Les Jango sont décidément impayables. On les reconnaît à leur élégance tape-à-l’œil et à leur sens de la fête. Et ce sont les femmes qui mènent la danse, dans la Maison de la Mère, au cœur de toutes les rumeurs.
Les histoires les plus folles courent d’ailleurs sur Safia, élevée au lait de hyène, Alam Gishi l’Éthiopienne experte en amour, ou l’inénarrable Wad Amouna. Lorsque soudain souffle le vent de la révolte…
Dans les effluves de café grillé, de chicha parfumée et de gomme arabique, se joue une comédie humaine dont les Jango, « sages à la saison sèche et fous à la saison des pluies » sont les héros.
Le Jangawi ou Jangojoray – singulier de Jango – porte différents noms selon les mois et les saisons : on l’appelle Katakaw entre décembre et mars, lorsqu’il travaille dans les plantations de canne de Kanana et les sucreries de Khashm al-Girba, Assaleya ou al- Jounayd.
On l’appelle Fahami entre avril et mai, lorsqu’il est recruté comme oum bahatay – c’est le nom qu’on donne ici aux charbonniers – pour débroussailler les nouvelles plantations ou les terres en friche, et transformer troncs et branchages en charbon végétal.
On l’appelle Jango ou Jangojoray de juin à décembre, c’est-à-dire depuis les premières pluies jusqu’à la fin de la saison de la récolte du sésame.
Une fois que l’on sait ce qu’est un Jango, on part à la découverte des différents personnages et dans chacun d’eux résonne le mot liberté :
- Liberté de choisir notamment à travers Al Aza qui a refusé de suivre les avis de son père et ses frères qui voulaient la marier
- Liberté de commercer pour ces femmes qui vendent de l’alcool local et sont envoyées sans cesse en prison.
- Liberté d’être à travers Wad Amouna, l’efféminé
- Liberté de corps. Le sexe, la jouissance sont très présents dans ce livre.
L’auteur également revendique sa liberté d’écrire malgré la censure. C’est un choix osé qu’il fait à travers ce livre.
J’ai découvert les jango et leur quotidien mais aussi le quotidien de femmes qui n’ont visiblement que 3 choix de vie: devenir des Jangojorayya, fabriquer de l’alcool ou se prostituer.
L’auteur évoque également l’importance de respecter les us et coutumes, la culture des autres
ce que je considérais comme un mal selon ma propre éducation pouvait être perçu autrement dans d’autres cultures, selon d’autres valeurs.

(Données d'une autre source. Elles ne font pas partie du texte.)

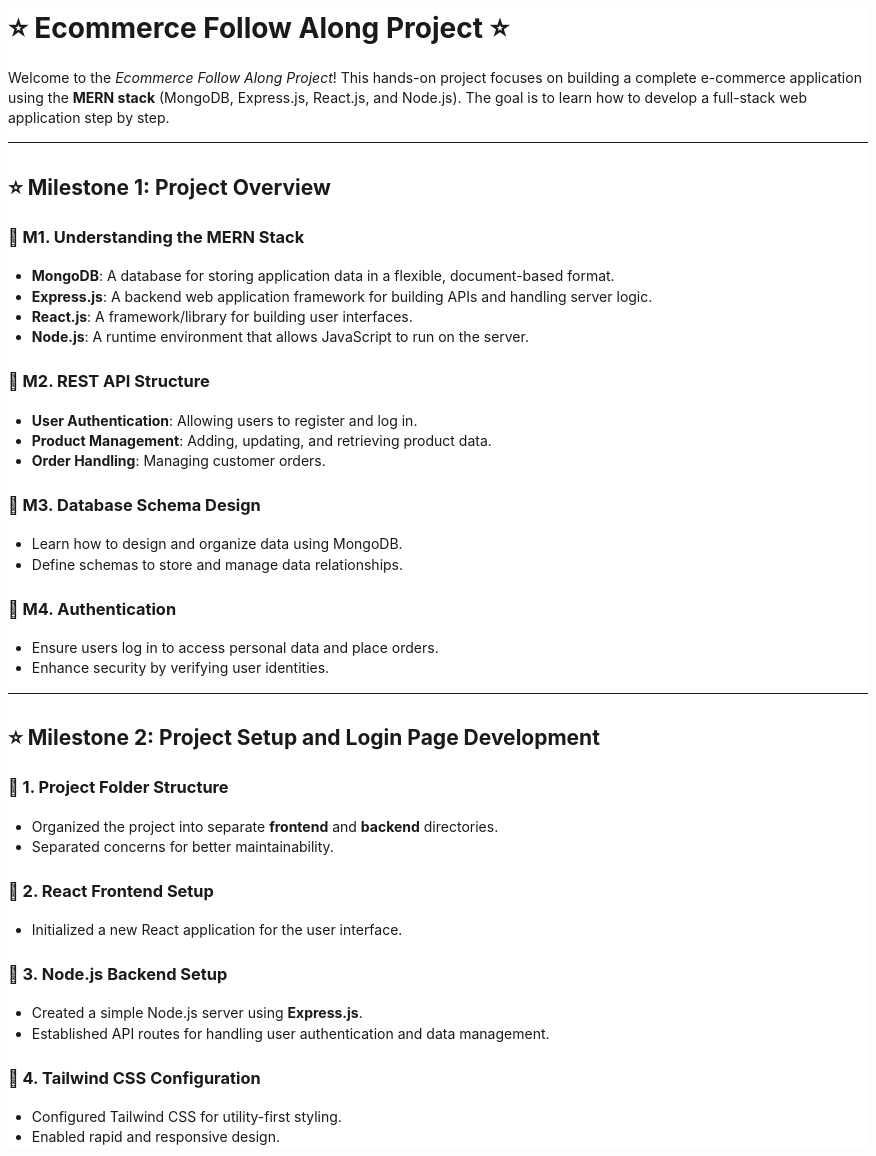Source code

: # ⭐ Ecommerce Follow Along Project ⭐

Welcome to the *Ecommerce Follow Along Project*! This hands-on project focuses on building a complete e-commerce application using the **MERN stack** (MongoDB, Express.js, React.js, and Node.js). The goal is to learn how to develop a full-stack web application step by step.

---

## ⭐ Milestone 1: Project Overview

### 🌟 M1. Understanding the MERN Stack
- **MongoDB**: A database for storing application data in a flexible, document-based format.
- **Express.js**: A backend web application framework for building APIs and handling server logic.
- **React.js**: A framework/library for building user interfaces.
- **Node.js**: A runtime environment that allows JavaScript to run on the server.

### 🌟 M2. REST API Structure
- **User Authentication**: Allowing users to register and log in.
- **Product Management**: Adding, updating, and retrieving product data.
- **Order Handling**: Managing customer orders.

### 🌟 M3. Database Schema Design
- Learn how to design and organize data using MongoDB.
- Define schemas to store and manage data relationships.

### 🌟 M4. Authentication
- Ensure users log in to access personal data and place orders.
- Enhance security by verifying user identities.

---

## ⭐ Milestone 2: Project Setup and Login Page Development

### 🌟 1. Project Folder Structure
- Organized the project into separate **frontend** and **backend** directories.
- Separated concerns for better maintainability.

### 🌟 2. React Frontend Setup
- Initialized a new React application for the user interface.

### 🌟 3. Node.js Backend Setup
- Created a simple Node.js server using **Express.js**.
- Established API routes for handling user authentication and data management.

### 🌟 4. Tailwind CSS Configuration
- Configured Tailwind CSS for utility-first styling.
- Enabled rapid and responsive design.

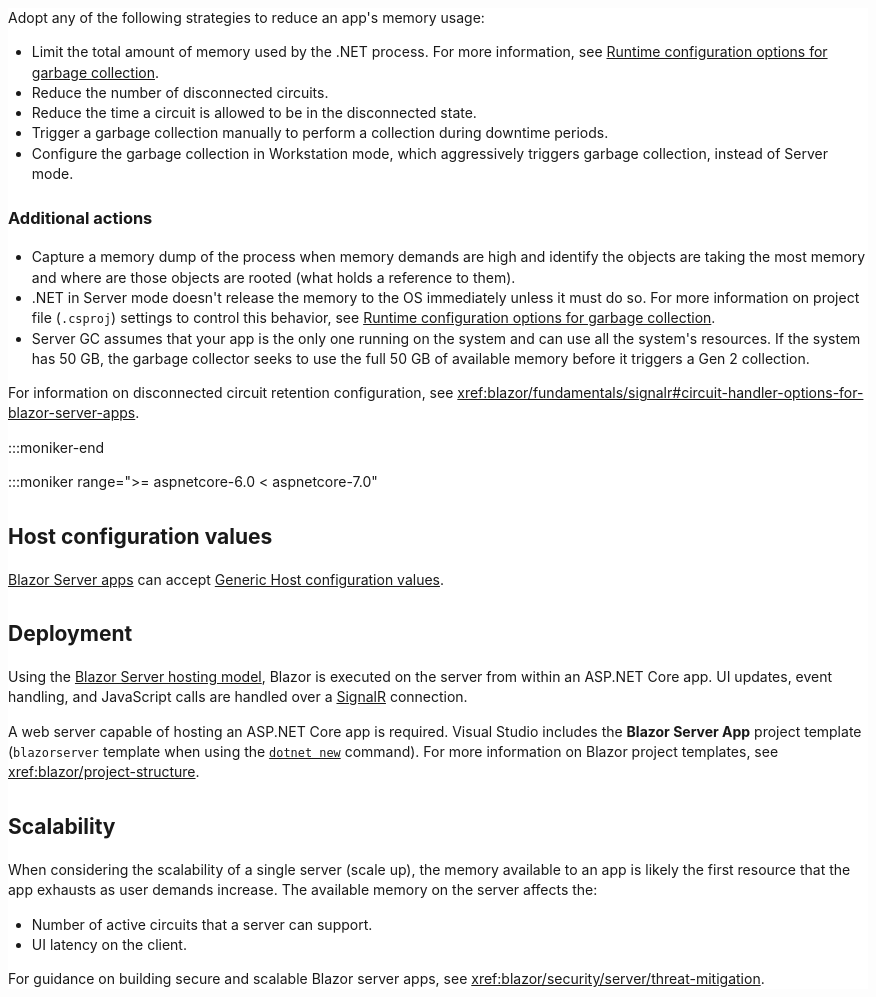 Adopt any of the following strategies to reduce an app's memory usage:

* Limit the total amount of memory used by the .NET process. For more information, see [Runtime configuration options for garbage collection](/dotnet/core/runtime-config/garbage-collector).
* Reduce the number of disconnected circuits.
* Reduce the time a circuit is allowed to be in the disconnected state.
* Trigger a garbage collection manually to perform a collection during downtime periods.
* Configure the garbage collection in Workstation mode, which aggressively triggers garbage collection, instead of Server mode.

###  Additional actions

* Capture a memory dump of the process when memory demands are high and identify the objects are taking the most memory and where are those objects are rooted (what holds a reference to them).
* .NET in Server mode doesn't release the memory to the OS immediately unless it must do so. For more information on project file (`.csproj`) settings to control this behavior, see [Runtime configuration options for garbage collection](/dotnet/core/runtime-config/garbage-collector).
* Server GC assumes that your app is the only one running on the system and can use all the system's resources. If the system has 50 GB, the garbage collector seeks to use the full 50 GB of available memory before it triggers a Gen 2 collection.

For information on disconnected circuit retention configuration, see <xref:blazor/fundamentals/signalr#circuit-handler-options-for-blazor-server-apps>.

:::moniker-end

:::moniker range=">= aspnetcore-6.0 < aspnetcore-7.0"

## Host configuration values

[Blazor Server apps](xref:blazor/hosting-models#blazor-server) can accept [Generic Host configuration values](xref:fundamentals/host/generic-host#host-configuration).

## Deployment

Using the [Blazor Server hosting model](xref:blazor/hosting-models#blazor-server), Blazor is executed on the server from within an ASP.NET Core app. UI updates, event handling, and JavaScript calls are handled over a [SignalR](xref:signalr/introduction) connection.

A web server capable of hosting an ASP.NET Core app is required. Visual Studio includes the **Blazor Server App** project template (`blazorserver` template when using the [`dotnet new`](/dotnet/core/tools/dotnet-new) command). For more information on Blazor project templates, see <xref:blazor/project-structure>.

## Scalability

When considering the scalability of a single server (scale up), the memory available to an app is likely the first resource that the app exhausts as user demands increase. The available memory on the server affects the:

* Number of active circuits that a server can support.
* UI latency on the client.

For guidance on building secure and scalable Blazor server apps, see <xref:blazor/security/server/threat-mitigation>.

Le style est entraînant. On est parfois entre fable et réalité à travers le récit des divers personnages mais certains faits m’ont gênée : j’ai notamment été choquée du viol sur mineur qui a été banalisé.

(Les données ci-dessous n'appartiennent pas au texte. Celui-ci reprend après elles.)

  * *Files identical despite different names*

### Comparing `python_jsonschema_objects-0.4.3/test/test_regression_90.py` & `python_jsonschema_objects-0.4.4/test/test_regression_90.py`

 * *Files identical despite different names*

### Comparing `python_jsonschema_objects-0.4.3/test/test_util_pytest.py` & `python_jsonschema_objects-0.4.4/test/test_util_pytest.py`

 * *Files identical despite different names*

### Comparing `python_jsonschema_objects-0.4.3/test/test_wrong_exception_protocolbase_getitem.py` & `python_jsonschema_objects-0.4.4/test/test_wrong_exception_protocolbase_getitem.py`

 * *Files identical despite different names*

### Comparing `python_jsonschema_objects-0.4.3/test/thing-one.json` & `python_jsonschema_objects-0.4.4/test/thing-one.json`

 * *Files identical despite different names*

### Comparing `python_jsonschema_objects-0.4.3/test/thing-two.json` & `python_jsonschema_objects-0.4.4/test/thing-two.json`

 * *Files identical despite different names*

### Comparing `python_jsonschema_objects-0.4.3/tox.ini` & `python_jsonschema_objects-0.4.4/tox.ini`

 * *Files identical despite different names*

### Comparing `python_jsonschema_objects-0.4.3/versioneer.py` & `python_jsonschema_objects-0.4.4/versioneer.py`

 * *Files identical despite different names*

Les personnages sont intéressants à suivre mais j’ai déploré le fait qu’il n’y ait pas souvent de réelle transition pour introduire un personnage.
J’aurais aimé que les femmes se racontent elles-mêmes. Aussi, il reste à mon sens des zones d’ombre dans leurs vies. Je fais surtout référence à Safia.
Ce roman est finaliste du Prix les Afriques 2021.